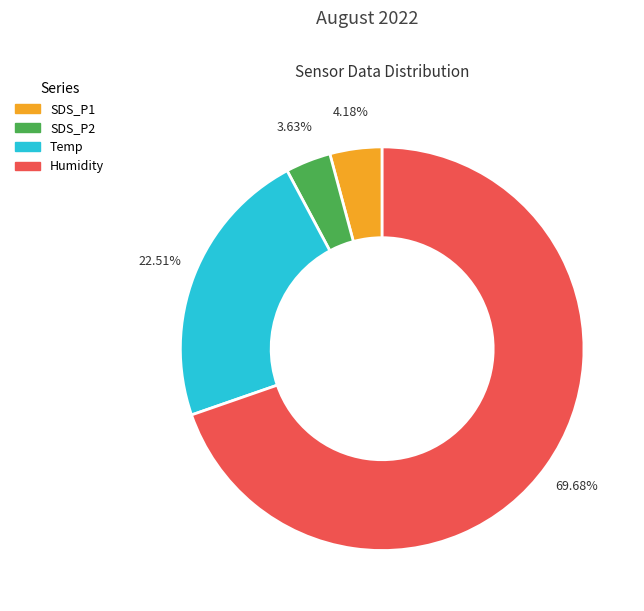

Which slice is the largest?

Humidity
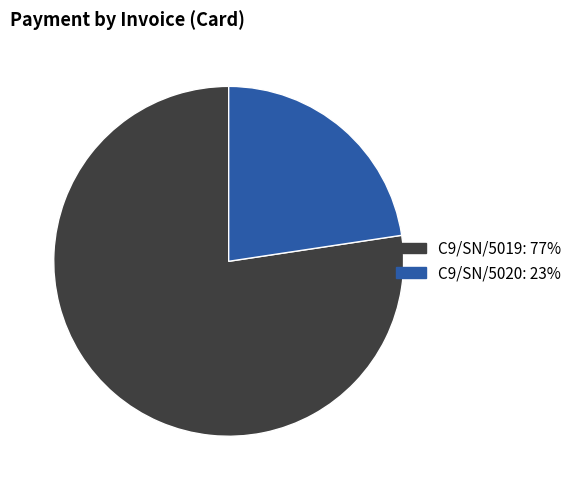

Is the sum of C9/SN/5019 and C9/SN/5020 greater than half?

Yes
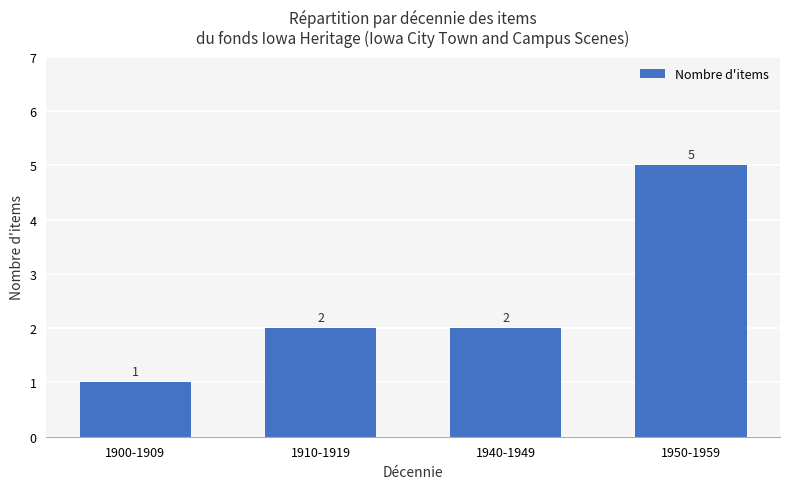

At which category does the chart reach its peak across all series?

1950-1959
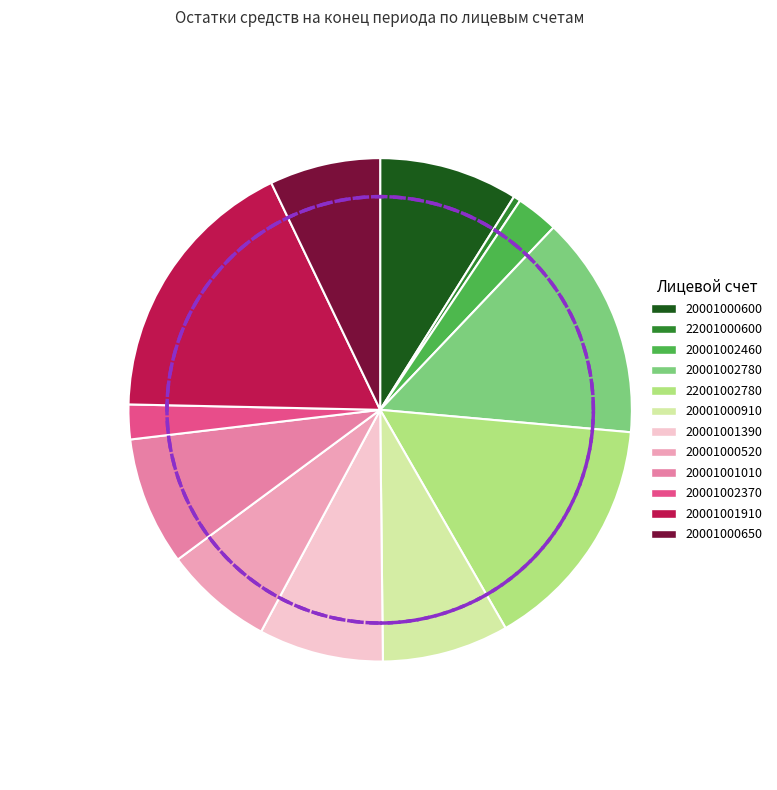

Count the number of slices in the pie.

12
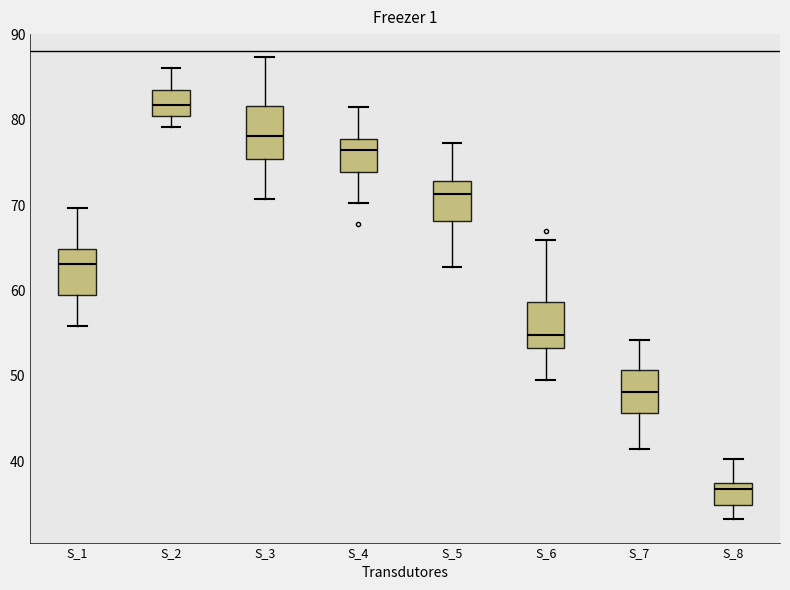

Which box's median line is the lowest?

S_8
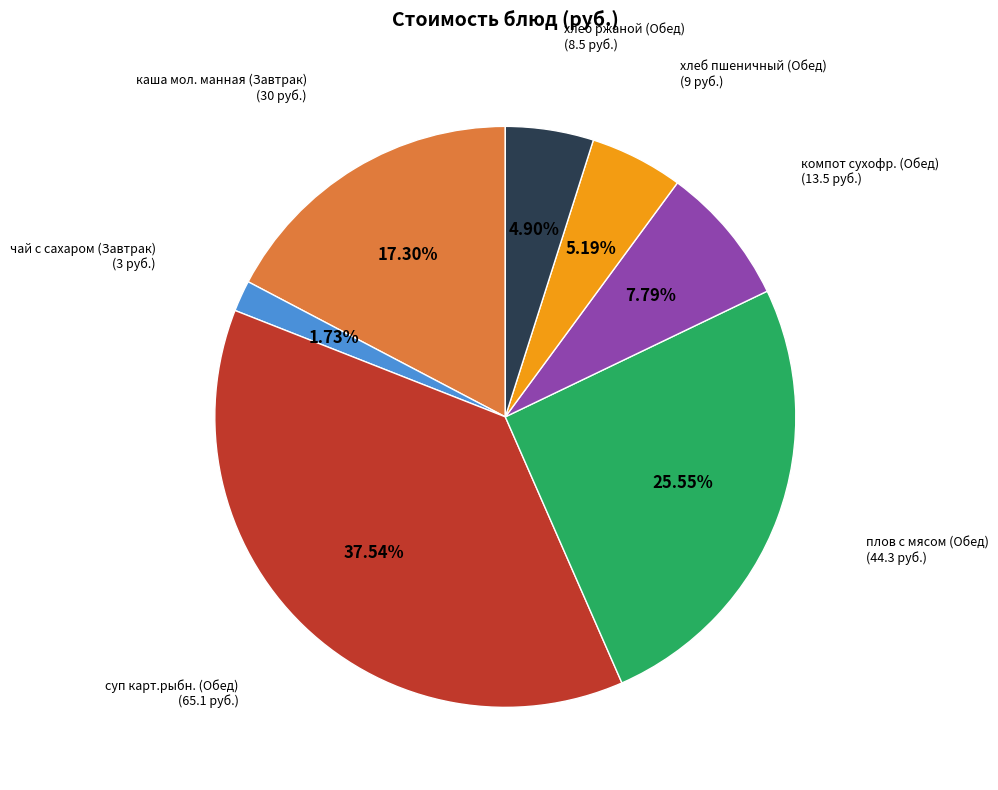

Does any single category account for the majority?

No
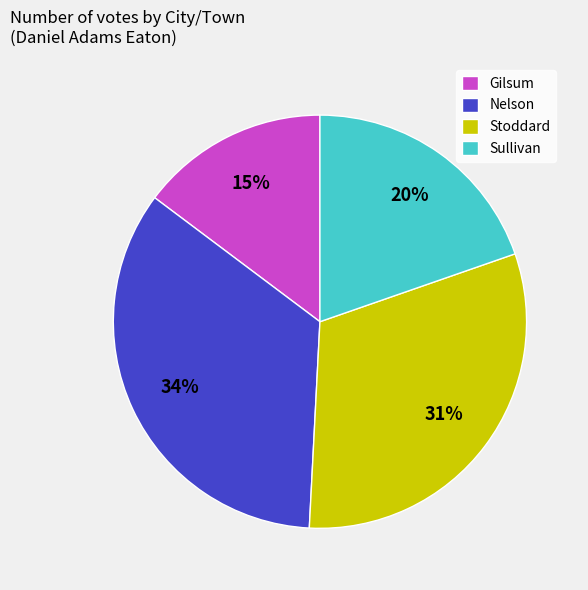

Which slice is the smallest?

Gilsum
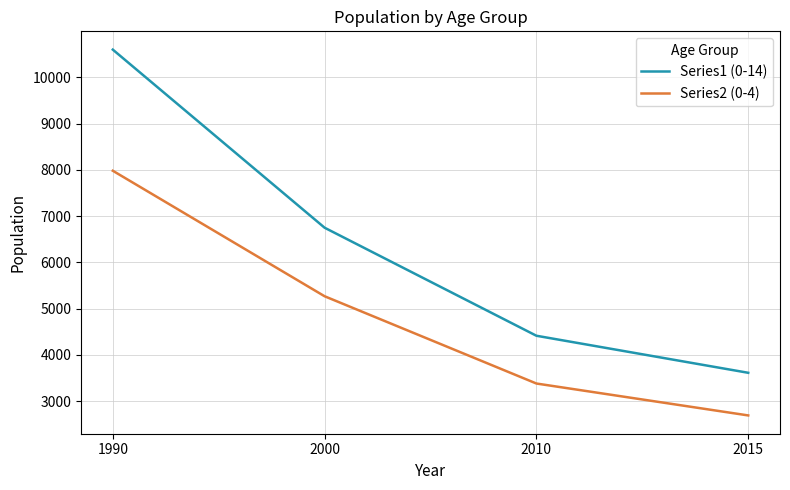

Which category has the lowest value in the Series1 (0-14) series?

2015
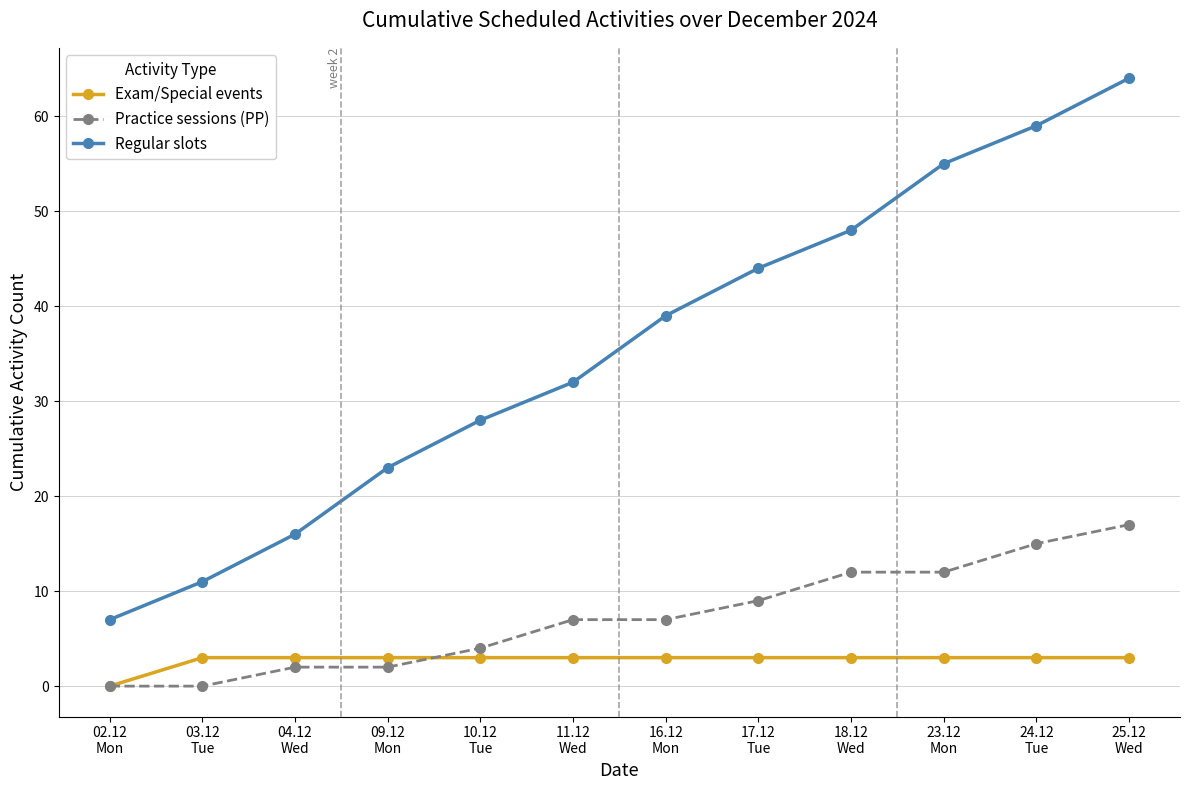

Is it true that Regular slots equals 28 at 10.12
Tue?

True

# # # #

Inserisci le righe di tutti i record in una tabella Markdown con le colonne «Nr» (numero progressivo della riga) e «Riga» (testo della riga). Ometti le righe vuote e quelle delle immagini.

| Nr | Riga |
|---|---|
| 1 | Which slice is the largest? |
| 2 | Humidity |
| 3 | Is the sum of C9/SN/5019 and C9/SN/5020 greater than half? |
| 4 | Yes |
| 5 | At which category does the chart reach its peak across all series? |
| 6 | 1950-1959 |
| 7 | Count the number of slices in the pie. |
| 8 | 12 |
| 9 | Which box's median line is the lowest? |
| 10 | S_8 |
| 11 | Does any single category account for the majority? |
| 12 | No |
| 13 | Which slice is the smallest? |
| 14 | Gilsum |
| 15 | Which category has the lowest value in the Series1 (0-14) series? |
| 16 | 2015 |
| 17 | Is it true that Regular slots equals 28 at 10.12 |
| 18 | Tue? |
| 19 | True |